Want to know where the wildebeest herds are? People planning to travel to Kenya and Tanzania for the Great Migration can now track one of nature’s most spectacular events even before they get there – via a web application called HerdTracker.
Created by Discover Africa, a leading tailor-made safari operator based in Cape Town, HerdTracker plots the exact position of the wildebeest herds on a real-time Google map, using weekly updates sent in by pilots flying over Kenya’s Masai Mara and Tanzania’s Serengeti, safari guides, Tanzania National Parks Authority (TANAPA) rangers and lodges in the area.
HerdTracker was designed and built by Discover Africa’s own web development team using open-source software in just two months, using the idea of their East Africa expert, Carel Verhoef, a qualified safari guide who has lived in the Serengeti for ten years.
Between 2003 and 2011 Verhoef led over 300 migration safaris, and developed a deep understanding of – and appreciation for the annual wildebeest migration. While living in Tanzania, Carel also climbed Kilimanjaro nine times. His 10th assent is scheduled for August 2014.
Co-founder of Discover Africa, Andre Van Kets says that the development of the app was not overly complex.
“We’ve used open source tools and Google Maps, which has an open API, although we used our own icons, not the standard set. We’ve combined that with the human element so we’re not just posting the GPS coordinates, but the comments of our guides too,” says Van Kets. He says that the main aim of HerdTracker is to help people choose the best accommodation to stay at and when to go to ensure that they don’t miss the Great Migration.
“A safari experience is a trip of a lifetime, which can be a complex process to plan for, especially for first timers.
“We’ve developed HerdTracker to help make the journey easier for our customers.
“It’s an incredible tool that allows you to not only track the great migration in real time, but predict where the herd will be at the time of your travel,” adds Van Kets.
How HerdTracker Works
HerdTracker is your usual Google Map, modified with little pins stamped with a wildebeest. Each pin is clickable and displays a message by the person who has sent the update (Our sources listed above).
A recent update, sent in by Captain Joel J Fernandes, a pilot for Coastal Aviation in Tanzania and flies over the Serengeti daily reads: “Morning Carel, I’ve been back for 2 days now and you won’t believe the coincidence but I was planning to mail you right now. So, they are everywhere. The trailing end are at Kogatende airstrip and the leaders just went past Seronera. They are tonnes at Lobo and Fort Ikoma. I can’t believe it but these are what I saw personally in the 2 days of flying!!! So good to be back. Pics attached. Have a good one’”

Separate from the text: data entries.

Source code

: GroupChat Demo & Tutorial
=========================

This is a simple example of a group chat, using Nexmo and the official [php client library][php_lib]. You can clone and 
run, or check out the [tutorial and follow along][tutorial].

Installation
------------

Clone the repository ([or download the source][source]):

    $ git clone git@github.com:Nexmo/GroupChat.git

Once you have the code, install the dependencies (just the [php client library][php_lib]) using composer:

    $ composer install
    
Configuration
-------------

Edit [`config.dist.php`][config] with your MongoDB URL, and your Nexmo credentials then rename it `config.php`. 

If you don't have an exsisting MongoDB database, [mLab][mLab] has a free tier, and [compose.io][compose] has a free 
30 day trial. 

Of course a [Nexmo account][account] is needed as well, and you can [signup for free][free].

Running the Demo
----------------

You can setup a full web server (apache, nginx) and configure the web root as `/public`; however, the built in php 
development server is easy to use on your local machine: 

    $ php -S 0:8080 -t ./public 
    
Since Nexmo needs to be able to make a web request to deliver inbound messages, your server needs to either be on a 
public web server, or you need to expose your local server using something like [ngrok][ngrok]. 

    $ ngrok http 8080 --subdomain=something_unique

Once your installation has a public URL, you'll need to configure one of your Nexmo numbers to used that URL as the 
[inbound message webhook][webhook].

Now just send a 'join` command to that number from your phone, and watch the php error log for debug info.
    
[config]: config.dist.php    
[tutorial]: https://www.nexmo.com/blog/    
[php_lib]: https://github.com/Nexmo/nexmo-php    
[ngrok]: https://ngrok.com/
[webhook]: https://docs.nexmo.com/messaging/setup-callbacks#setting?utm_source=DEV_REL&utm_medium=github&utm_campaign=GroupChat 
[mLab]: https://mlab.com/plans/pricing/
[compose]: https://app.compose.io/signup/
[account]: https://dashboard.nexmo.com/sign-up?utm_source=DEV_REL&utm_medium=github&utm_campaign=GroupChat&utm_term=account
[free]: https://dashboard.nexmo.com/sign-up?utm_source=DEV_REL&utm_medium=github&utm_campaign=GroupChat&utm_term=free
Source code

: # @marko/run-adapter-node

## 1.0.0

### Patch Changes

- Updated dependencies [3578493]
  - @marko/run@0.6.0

Another update, sourced by Lemala Camps, a company who owns a unique collection of Lodges, Permanent Tented Camps & Mobile Camps in Tanzania says: “Hi Carel, there was a small crossing, in that the beasts started to cross, but then the vulture activity on the far bank scared the remainder and the crossing stopped. The wildebeest then gathered for a few hours and around 16:30 they crossed. It was large and was about 45 min. We worked magic and your clients, Alex and partner, were there to see it so lovely timing. I don’t have pics of the big crossing because Tabby had to leave before they crossed. I can also inform you that right now there is another gathering of them at Makutano. Regards, Veronica.”
Van Kets says that they designed the app for browsing on your phone first, rather than for desktop computers.
“We designed it to be mobile first, because if you first build a desktop version and try to shrink it to mobile, it’s really difficult. It’s better to build it for a small screen and then scale it up,” says Van Kets.
Plans for the future? Discover Africa is considering building and designing an Android app that would send updates to its users without having to visit the website.